Requirement –
Starting at the line with "ring tip: (821, 447)", repeat every line exactly until the records end, including the last one.

Data extracts Block Start

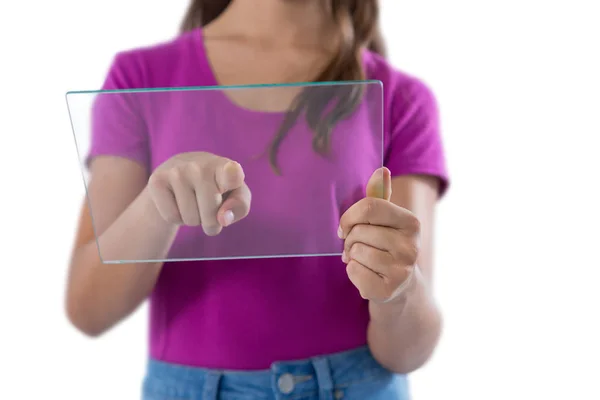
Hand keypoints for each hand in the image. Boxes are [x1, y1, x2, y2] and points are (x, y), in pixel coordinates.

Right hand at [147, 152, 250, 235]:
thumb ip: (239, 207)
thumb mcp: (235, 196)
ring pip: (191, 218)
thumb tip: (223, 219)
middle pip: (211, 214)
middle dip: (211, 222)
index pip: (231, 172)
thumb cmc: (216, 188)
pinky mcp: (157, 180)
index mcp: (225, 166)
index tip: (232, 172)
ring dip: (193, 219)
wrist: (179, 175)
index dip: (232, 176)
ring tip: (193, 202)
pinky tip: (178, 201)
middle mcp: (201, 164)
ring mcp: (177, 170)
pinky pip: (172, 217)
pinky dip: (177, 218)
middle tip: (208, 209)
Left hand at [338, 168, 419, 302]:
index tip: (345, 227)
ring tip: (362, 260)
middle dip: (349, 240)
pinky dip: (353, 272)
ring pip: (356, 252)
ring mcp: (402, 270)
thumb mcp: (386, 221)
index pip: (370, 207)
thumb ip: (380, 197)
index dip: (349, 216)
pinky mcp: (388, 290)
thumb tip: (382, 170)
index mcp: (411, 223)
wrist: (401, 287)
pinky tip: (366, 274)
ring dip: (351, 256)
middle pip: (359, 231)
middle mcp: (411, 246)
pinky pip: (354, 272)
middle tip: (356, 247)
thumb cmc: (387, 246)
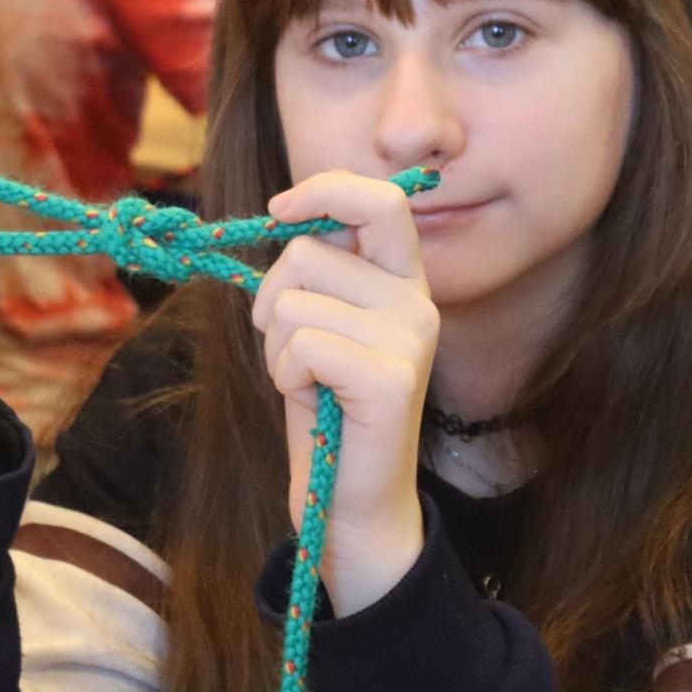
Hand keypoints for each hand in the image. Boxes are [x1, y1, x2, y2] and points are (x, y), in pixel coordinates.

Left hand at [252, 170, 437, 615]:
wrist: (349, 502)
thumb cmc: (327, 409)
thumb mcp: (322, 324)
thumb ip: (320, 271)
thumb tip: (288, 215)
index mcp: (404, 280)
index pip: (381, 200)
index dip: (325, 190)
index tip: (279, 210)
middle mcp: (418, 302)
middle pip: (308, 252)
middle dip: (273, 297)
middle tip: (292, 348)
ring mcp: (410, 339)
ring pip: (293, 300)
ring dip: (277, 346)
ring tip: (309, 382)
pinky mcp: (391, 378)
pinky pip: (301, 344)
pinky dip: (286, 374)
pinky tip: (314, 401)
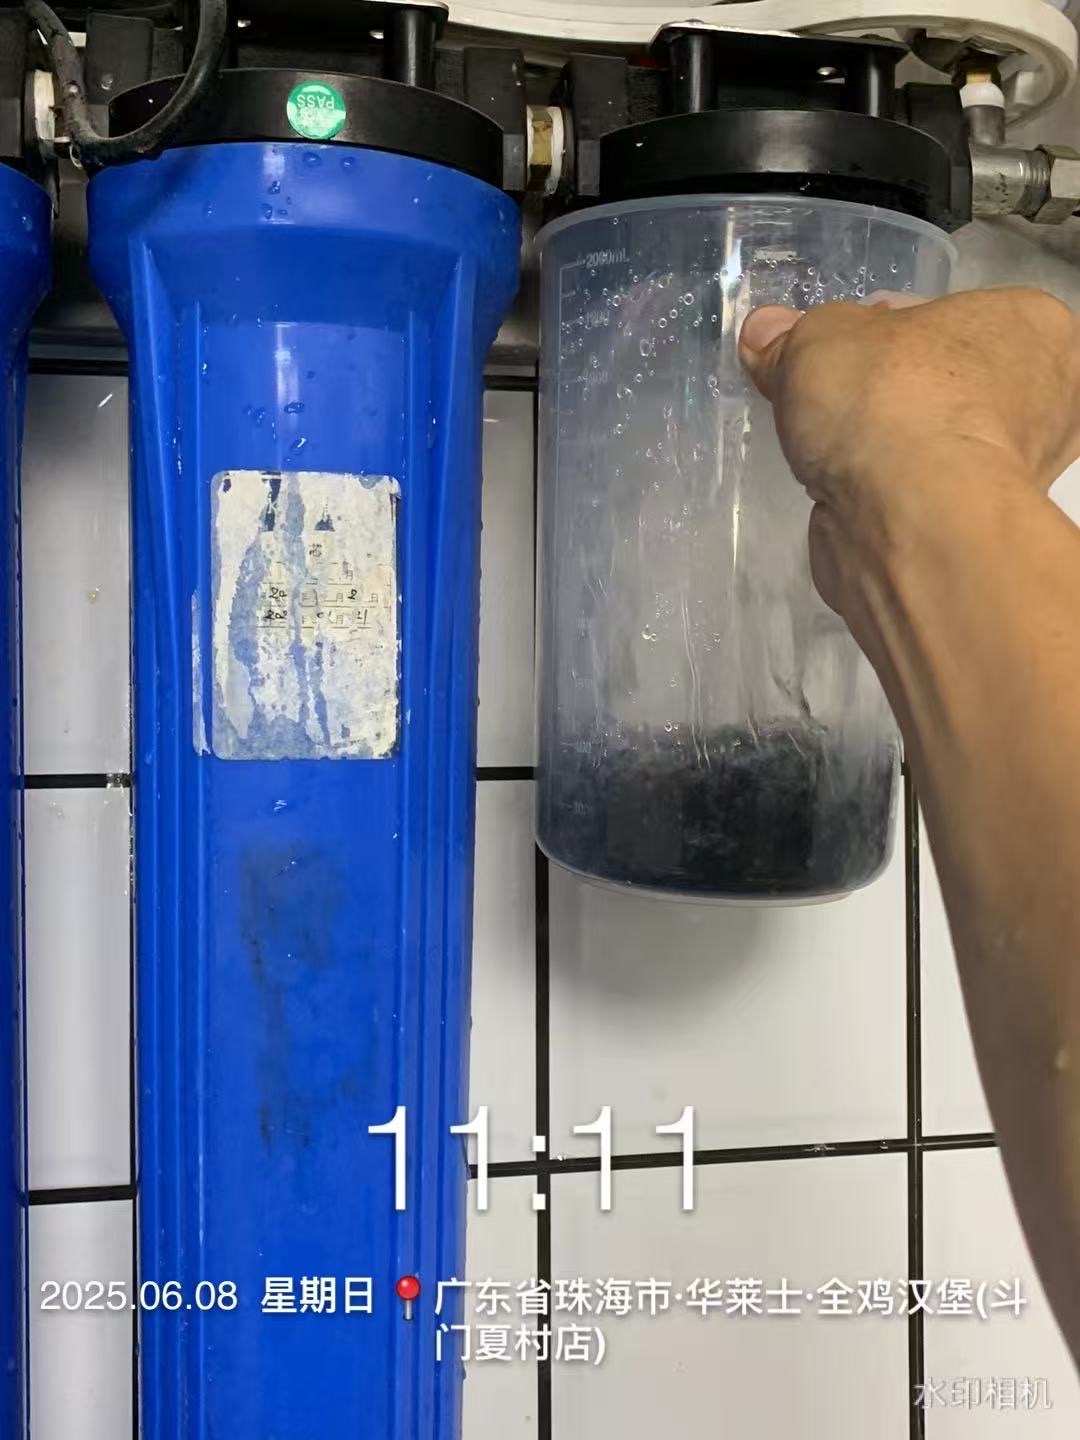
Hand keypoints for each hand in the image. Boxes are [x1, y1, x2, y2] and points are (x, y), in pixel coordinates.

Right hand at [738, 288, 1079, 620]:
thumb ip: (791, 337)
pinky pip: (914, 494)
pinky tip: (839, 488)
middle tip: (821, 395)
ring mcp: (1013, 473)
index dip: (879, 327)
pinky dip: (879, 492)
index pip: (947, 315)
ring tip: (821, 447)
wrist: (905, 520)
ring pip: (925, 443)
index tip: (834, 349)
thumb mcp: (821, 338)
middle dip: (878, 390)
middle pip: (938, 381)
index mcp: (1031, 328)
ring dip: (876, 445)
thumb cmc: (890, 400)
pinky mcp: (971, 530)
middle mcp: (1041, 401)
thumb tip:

Data extracts Block End

Written answer –
ring tip: (821, 447)
wrist: (905, 520)
ring pip: (925, 443)
index tip: (834, 349)
thumb mcp: (821, 338)
middle dip: (878, 390)
middle pip: (938, 381)
index mcp: (1031, 328)
ring dip: (876, 445)
thumb cmc: (890, 400)
pinky mcp: (971, 530)
middle mcp: (1041, 401)
thumb tip:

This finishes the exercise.